4. The air pump shock-absorbing structure according to claim 1, wherein the bottom of the spring shaft (10) is connected with a clamping block (11), the spring shaft (10) and the clamping block (11) are of an integrated structure, and a clamping groove (14) is connected to the upper surface of the bottom shell (1) close to the clamping block (11).

5. A shock absorbing structure for an air pump according to claim 3, wherein the positions of the clamping blocks (11) and the clamping grooves (14) are in one-to-one correspondence, and the clamping blocks (11) and the clamping grooves (14) form a clamping structure.

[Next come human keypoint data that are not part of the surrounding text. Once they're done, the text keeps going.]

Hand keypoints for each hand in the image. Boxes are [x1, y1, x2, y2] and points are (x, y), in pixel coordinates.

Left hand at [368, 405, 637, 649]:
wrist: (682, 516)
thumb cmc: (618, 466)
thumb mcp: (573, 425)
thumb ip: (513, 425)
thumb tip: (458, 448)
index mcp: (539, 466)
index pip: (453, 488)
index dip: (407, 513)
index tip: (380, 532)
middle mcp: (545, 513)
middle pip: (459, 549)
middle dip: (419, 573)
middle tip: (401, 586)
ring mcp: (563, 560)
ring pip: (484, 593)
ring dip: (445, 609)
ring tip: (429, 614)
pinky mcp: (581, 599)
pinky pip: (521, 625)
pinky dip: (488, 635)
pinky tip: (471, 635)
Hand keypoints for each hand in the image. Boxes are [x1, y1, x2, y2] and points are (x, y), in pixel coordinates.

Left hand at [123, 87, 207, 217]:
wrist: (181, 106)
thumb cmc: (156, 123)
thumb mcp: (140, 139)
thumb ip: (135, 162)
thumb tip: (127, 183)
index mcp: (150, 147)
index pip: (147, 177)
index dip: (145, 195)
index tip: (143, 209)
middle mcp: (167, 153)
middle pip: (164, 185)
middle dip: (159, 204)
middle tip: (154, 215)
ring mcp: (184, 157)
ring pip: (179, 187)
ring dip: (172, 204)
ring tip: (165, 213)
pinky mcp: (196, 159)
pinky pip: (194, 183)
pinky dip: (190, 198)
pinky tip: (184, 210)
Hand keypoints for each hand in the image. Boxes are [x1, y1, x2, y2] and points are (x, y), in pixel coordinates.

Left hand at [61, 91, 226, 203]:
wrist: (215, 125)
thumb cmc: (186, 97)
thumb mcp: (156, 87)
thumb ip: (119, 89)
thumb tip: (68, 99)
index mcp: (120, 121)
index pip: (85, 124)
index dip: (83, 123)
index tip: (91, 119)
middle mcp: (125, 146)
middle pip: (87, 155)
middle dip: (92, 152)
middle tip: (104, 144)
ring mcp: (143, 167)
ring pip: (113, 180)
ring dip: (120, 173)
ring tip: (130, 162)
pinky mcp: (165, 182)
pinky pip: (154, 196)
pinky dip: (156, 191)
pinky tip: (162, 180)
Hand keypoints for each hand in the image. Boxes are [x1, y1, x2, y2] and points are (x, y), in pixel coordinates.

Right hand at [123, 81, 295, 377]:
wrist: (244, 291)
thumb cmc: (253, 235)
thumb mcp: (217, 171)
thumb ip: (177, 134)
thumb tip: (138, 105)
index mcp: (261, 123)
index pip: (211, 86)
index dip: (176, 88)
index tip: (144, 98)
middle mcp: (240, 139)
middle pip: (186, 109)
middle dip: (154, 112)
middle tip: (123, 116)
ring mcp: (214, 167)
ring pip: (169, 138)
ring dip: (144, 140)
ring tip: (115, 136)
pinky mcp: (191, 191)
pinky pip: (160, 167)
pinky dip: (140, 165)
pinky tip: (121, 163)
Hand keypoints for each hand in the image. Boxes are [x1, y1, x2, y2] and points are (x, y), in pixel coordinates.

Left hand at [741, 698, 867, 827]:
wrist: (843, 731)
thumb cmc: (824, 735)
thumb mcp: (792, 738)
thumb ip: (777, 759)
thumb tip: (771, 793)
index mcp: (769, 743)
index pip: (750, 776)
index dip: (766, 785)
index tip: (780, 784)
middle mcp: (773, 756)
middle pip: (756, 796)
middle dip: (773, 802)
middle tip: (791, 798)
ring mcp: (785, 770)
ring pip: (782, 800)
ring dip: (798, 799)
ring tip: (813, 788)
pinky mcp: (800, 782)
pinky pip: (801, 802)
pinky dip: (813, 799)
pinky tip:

6. The air pump shock-absorbing structure according to claim 1, wherein the surface of the spring shaft (10) is sleeved with a limit cap (12), the surface of the spring shaft (10) is sleeved with a spring strip (13), and the spring strip (13) is located at the bottom side of the limit cap (12).

7. The air pump shock absorbing structure according to claim 5, wherein the limit cap (12) is slidably connected with the spring shaft (10).

8. The air pump shock absorbing structure according to claim 5, wherein an elastic telescopic structure is formed between the limit cap (12) and the spring strip (13).